Numerous feedback loops in this diagram emphasize the importance of comprehending and correcting errors. It is most efficient to intervene with corrections at the first point where anomalies arise. Moreover, if you see a discouraging flood of error messages, a good strategy is to understand and attempt to fix only the first few of them in any one iteration. The flood may then subside, permitting you to concentrate on another trouble spot in the next iteration.

With Figure 3-1 as a guide, we can outline the major steps and system tools used for programming in assembly language, whether we are writing a simple routine or producing a complex application:

State the problem in a way that expresses a clear understanding of the known constraints and desired results.
Design an algorithm by analyzing the problem, starting from previous experience or existing exemplary models. Develop ideas that have the best chance of leading to an efficient program.
Produce or modify the source program, conventionally named prog.s, where prog is a filename that you choose, and .s is an extension to indicate that this is an assembly source file. Editing can be done using standard editors such as vi or emacs. Alternatively, the source program can be written on a personal computer (Linux, Macintosh^®, or Windows), saved as a plain text file, and then transferred over a network connection to the target system. See Appendix B.3 for more information.
Produce a running program. This can be done in a single step, using the same cc (Unix) or gcc (Linux) command used for compiling C language programs. The source file's name ending in .s signals the compiler that assembly language is involved.
Run the program, possibly with the assistance of the debugger. Specific commands for running a program under control of a symbolic debugger are taken up later in this chapter.
Compare actual output with expected output.
Return to step 3 (for trivial errors), step 2 (for serious errors), or step 1 (if you are having an especially bad day).

When the program runs satisfactorily, you can (and should) produce a final version without the inclusion of debugging aids.

For the illustrative programs presented in the next few chapters, the typical command lines for steps 4 and 5 will resemble one of the following sequences for HP-UX (H) or for typical Linux (L) environments:

`H> cc_bundled +DD64 -o bin/prog prog.s`	(assemble/link)
`H> nm -x bin/prog`	(get symbol values)
`H> adb bin/prog`	(run inside HP-UX debugger)

Challenges
A. Decide whether each statement agrees with the passage on assembly programming steps: (i) it recommends trying to fix only the first few error messages in any one iteration; (ii) the source program must be written on the target system itself; (iii) the final version of a program should keep its debugging aids. For each, answer yes or no and quote the deciding words.
B. In the records, substitute "ordre" for every "comando", changing nothing else. Start at the line containing "subtitle Guia instalacio" and go on through the end of the records.

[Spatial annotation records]
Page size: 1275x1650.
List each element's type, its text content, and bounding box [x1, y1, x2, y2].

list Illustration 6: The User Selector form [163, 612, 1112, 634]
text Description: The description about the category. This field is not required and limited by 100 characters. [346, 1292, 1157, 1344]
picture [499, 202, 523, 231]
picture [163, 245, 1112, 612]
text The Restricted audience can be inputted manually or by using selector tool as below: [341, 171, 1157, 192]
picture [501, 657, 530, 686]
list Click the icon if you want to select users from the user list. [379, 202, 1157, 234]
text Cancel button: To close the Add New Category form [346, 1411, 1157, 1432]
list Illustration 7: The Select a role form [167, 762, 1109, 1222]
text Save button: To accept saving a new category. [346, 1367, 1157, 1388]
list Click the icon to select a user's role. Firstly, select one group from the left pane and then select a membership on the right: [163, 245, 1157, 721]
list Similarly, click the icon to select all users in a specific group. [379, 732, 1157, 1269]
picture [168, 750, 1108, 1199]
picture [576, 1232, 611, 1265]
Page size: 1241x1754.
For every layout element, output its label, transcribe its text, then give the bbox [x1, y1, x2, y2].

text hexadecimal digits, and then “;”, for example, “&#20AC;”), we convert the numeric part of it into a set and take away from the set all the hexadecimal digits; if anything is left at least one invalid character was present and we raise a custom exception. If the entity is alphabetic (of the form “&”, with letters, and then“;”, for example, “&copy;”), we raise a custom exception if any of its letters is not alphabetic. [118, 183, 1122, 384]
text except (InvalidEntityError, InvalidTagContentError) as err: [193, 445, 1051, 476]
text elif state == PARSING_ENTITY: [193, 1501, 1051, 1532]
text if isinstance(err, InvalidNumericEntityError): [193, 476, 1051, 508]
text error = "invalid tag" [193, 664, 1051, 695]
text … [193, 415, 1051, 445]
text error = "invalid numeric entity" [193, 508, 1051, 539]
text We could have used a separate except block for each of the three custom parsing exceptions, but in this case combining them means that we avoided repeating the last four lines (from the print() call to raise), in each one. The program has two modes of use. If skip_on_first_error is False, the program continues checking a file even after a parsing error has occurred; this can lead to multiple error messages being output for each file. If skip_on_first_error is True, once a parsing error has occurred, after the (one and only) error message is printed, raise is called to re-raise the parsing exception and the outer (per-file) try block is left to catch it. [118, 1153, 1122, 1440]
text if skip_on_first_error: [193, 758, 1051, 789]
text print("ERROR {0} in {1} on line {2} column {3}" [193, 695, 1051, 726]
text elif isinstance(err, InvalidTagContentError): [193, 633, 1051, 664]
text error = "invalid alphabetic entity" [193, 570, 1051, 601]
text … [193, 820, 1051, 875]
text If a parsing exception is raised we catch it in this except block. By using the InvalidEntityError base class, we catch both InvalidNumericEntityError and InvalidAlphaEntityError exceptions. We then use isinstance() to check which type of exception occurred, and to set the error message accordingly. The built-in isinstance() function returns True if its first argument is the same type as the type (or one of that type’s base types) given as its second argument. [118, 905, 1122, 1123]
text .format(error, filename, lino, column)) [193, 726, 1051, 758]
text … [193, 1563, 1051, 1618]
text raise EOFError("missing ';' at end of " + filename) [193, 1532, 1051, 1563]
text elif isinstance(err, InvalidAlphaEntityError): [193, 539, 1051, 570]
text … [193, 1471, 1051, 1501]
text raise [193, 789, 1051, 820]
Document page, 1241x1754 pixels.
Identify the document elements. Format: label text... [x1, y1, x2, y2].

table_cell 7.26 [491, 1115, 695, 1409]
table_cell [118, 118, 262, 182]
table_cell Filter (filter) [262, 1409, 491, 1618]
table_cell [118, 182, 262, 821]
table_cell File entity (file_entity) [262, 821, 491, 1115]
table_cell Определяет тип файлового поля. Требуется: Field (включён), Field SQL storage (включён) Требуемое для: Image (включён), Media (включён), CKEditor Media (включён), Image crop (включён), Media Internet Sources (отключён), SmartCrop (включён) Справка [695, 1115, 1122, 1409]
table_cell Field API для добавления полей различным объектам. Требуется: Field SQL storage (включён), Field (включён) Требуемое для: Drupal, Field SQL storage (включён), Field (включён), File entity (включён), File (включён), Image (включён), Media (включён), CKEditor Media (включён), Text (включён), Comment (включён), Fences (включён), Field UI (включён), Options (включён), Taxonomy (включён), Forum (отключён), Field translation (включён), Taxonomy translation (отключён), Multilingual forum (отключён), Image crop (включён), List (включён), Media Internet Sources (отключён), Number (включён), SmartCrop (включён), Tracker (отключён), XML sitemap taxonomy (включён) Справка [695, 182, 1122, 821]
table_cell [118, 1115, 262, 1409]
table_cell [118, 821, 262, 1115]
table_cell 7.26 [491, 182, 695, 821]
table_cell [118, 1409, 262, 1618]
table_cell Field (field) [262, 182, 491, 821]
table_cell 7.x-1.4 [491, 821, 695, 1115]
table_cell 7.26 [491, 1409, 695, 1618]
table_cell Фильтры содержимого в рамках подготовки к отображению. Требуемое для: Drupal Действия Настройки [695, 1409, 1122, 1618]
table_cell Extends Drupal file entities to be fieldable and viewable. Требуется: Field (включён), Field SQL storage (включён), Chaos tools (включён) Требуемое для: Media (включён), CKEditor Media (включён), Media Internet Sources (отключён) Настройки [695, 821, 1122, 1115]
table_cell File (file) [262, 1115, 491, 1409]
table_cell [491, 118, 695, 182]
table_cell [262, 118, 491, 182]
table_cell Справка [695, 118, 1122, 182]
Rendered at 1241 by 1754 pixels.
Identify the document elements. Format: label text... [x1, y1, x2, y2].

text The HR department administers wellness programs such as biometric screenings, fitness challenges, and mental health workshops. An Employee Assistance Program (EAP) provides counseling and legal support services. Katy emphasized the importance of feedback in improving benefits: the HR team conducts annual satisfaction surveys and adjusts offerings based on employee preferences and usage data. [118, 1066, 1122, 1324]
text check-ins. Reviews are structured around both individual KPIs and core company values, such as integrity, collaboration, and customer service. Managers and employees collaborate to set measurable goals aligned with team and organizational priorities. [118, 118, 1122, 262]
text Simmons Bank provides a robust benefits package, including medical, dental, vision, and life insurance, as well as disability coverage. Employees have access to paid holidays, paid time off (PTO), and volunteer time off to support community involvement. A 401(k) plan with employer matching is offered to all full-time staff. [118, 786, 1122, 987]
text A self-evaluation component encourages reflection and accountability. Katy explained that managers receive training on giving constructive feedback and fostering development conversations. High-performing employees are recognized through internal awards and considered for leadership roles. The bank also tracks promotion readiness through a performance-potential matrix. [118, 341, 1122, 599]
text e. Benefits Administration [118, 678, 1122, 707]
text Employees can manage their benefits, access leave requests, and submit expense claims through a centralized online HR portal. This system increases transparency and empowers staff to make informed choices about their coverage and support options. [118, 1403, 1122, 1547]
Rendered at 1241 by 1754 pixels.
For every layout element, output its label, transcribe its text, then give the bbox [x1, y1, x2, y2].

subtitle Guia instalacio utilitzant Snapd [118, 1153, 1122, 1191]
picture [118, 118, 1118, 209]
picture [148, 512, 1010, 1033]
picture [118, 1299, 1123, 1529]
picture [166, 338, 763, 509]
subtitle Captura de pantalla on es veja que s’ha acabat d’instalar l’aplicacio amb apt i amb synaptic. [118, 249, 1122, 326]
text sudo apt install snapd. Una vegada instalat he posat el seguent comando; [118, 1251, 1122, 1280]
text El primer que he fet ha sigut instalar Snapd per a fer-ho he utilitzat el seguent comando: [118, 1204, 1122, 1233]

The solutions
A.
(i) Yes: "a good strategy is to understand and attempt to fix only the first few of them in any one iteration"
(ii) No: "the source program can be written on a personal computer"
(iii) No: "produce a final version without the inclusion of debugging aids"

B.
subtitle Guia instalacio utilitzant Snapd [118, 1153, 1122, 1191]
picture [118, 118, 1118, 209]
picture [148, 512, 1010, 1033]
picture [118, 1299, 1123, 1529]
picture [166, 338, 763, 509]
subtitle Captura de pantalla on es veja que s’ha acabat d’instalar l’aplicacio amb apt i amb synaptic. [118, 249, 1122, 326]
text sudo apt install snapd. Una vegada instalat he posat el seguent ordre; [118, 1251, 1122, 1280]
text El primer que he fet ha sigut instalar Snapd per a fer-ho he utilitzat el seguent ordre: [118, 1204, 1122, 1233]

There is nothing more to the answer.